Elizabeth Buchan’s bestselling novels wrestle with all the nuances of modern life and relationships, from dealing with one’s husband’s mistress in Revenge of the Middle-Aged Woman to the quiet joys and sufferings of long marriages. In her new novel, Daughters, she once again navigates the rough and tumble of the extended 21st-century family, as divorcee Lara tries to set her two adult step-daughters, and teenage daughter Maudie, on the road to happiness.
Lara is an echo of the matrimonially obsessed Mrs Bennet, the matriarch of Pride and Prejudice who is so desperate to marry off her five daughters.
“We’ve been deluged with Pride and Prejudice over the last few years and Mrs Bennet always gets a really bad press - she was a 'stupid silly woman'. [But] I thought: she got one thing right. She really wanted to see her daughters settled," says Buchan.
"What she meant by settled was marriage and good connections. What we mean by settled is quite different. But that visceral, very powerful impulse to make sure your children are sane and healthy and on their paths I think are [still] there. And so I thought id write about it.”

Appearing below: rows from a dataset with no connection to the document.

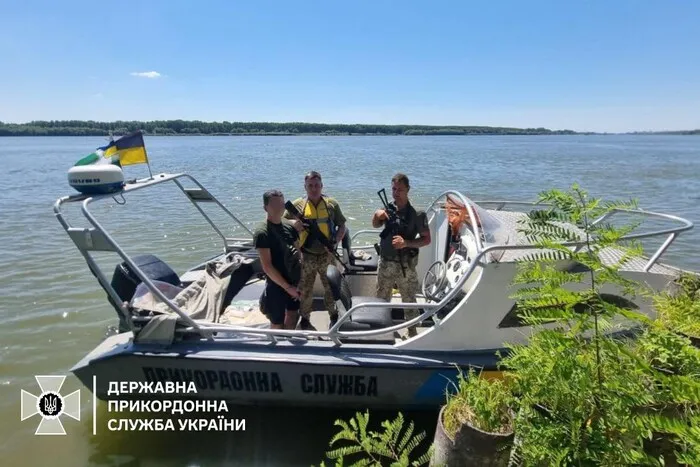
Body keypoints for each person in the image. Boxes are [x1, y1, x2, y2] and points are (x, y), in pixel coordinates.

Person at [285, 171, 347, 330]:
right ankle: (305, 319)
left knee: (331, 289)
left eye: (317, 185)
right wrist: (294, 223)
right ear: (305, 187)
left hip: (327, 255)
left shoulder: (331, 204)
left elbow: (342, 226)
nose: (314, 189)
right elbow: (282, 221)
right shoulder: (298, 205)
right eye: (310, 186)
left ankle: (333, 316)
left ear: (322, 186)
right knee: (306, 290)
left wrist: (335, 241)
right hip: (307, 256)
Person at [372, 173, 431, 337]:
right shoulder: (388, 209)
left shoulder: (418, 215)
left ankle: (412, 332)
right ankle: (381, 332)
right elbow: (375, 224)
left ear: (408, 190)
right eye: (394, 189)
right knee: (381, 299)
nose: (396, 193)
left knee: (409, 301)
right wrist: (377, 215)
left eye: (400, 189)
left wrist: (406, 243)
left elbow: (426, 240)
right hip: (386, 263)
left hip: (406, 265)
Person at [253, 189, 302, 330]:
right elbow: (267, 267)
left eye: (281, 204)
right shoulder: (262, 232)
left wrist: (301, 281)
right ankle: (277, 349)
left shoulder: (289, 226)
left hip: (294, 281)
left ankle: (289, 344)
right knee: (277, 323)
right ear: (265, 208)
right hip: (277, 285)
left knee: (293, 315)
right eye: (274, 205)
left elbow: (299, 254)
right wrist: (288, 288)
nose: (279, 208)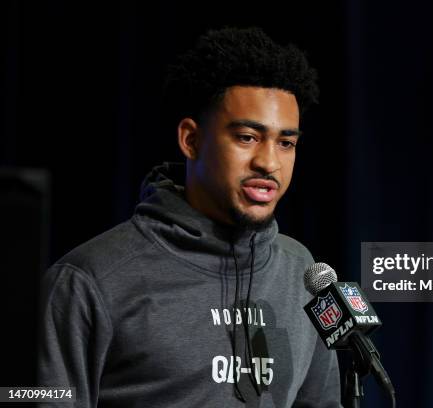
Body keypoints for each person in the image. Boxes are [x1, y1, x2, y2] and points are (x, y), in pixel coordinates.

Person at [38, 27, 342, 407]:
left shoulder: (302, 272)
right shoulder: (87, 280)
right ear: (191, 140)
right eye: (247, 137)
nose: (269, 162)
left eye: (286, 143)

The novel is escalated by the run-up to second-eldest step-daughter Eve’s wedding to the slightly shifty Andrew, the chapters scattered with increasingly frantic emails about dresses and fittings and flowers. “That was fun, you can go slightly over the top,” Buchan laughs. “You hear terrible stories about friends and families or brides completely going mad – and obsessive - about the whole thing. Obsessive attention to detaiil - and when you think about how little it really matters, you wonder why – what’s it all about. In Eve’s case is to do with the fact that [the relationship] wasn’t quite right.”
Lara, who took on the upbringing of all three girls when Eve and older sister Jasmine’s father Bill left for another woman, is the rather anxious pivot around which her daughters circulate.
Buchan suggests that mothers and daughters being “best friends” is not necessarily a good idea. “You only have one mum and if you overstep that mum/daughter relationship that’s a great loss in your life. Speaking personally, I know I long to go on shopping trips with my daughter and sit on the sofa watching DVDs like we used to, but she has a life to lead and that’s no longer appropriate for her really. Maybe when she has children, if she does, it will all change again. But I think the best thing a mum does is step back at this point and let go."
Lara learns to let go - eventually - but it is a painful process. As Buchan explains: "I didn’t know, when I had my [children] you’re placed on permanent sentry duty for the rest of your life. I think Lara reflects that a bit...And I think all this performance up to the wedding is this sort of the lead-up to the time when your children go out into the world and you’re not responsible for them any more.
"It’s a time or mourning and a time of release, and by the end of the book she’s less anxious and less tied up in it all, and that’s quite natural.”
Buchan is fascinated by the make-up of modern families: “Ideally if the nuclear family is working it’s a fantastic thing but maybe it's not as strict in its definitions as it used to be. Centuries back – death was a constant presence so the family was always reshaping itself, so there’s nothing new about that. That’s perhaps its great advantage – it can reshape, it can flex and change.”
A writing life
Buchan knew she could write from when she was quite small, but decided to copy the example of George Eliot, who did not begin writing fiction until she was 40. “I think the great trick in life is to know if you’re an early flier or a late bloomer. And I was very tall and awkward and stupid and I thought well, I’m probably not going to be an early bloomer, I’m going to be a late one.”
She worked in publishing, as a blurb writer for Penguin and as an editor at Random House, fitting in writing her first three novels around her work and two children. After the third novel, she felt: “if you’re an editor it’s one set of skills and impulses and sensibilities and energy and if you’re a writer it’s completely the opposite. I felt I couldn’t combine the two, it was bad for everyone.”
Now the author of 16 books, including a children’s biography of Beatrix Potter, she is researching her new novel, which will be about the Special Operations Executive – Churchill’s guerrilla warfare squad which aided local resistances - this time set in Denmark, and following her 2004 France-set novel about the SOE Light of the Moon.
So what will she be doing for Mother’s Day?
“With a bit of luck I’ll be having breakfast in bed. And then I’ll go for a really hard power walk as because I know my darling son and daughter are planning to take me for dinner in the evening. And I’ll do a bit of writing, as I try to keep my word count up every day."
Daughters by Elizabeth Buchan is published by Penguin.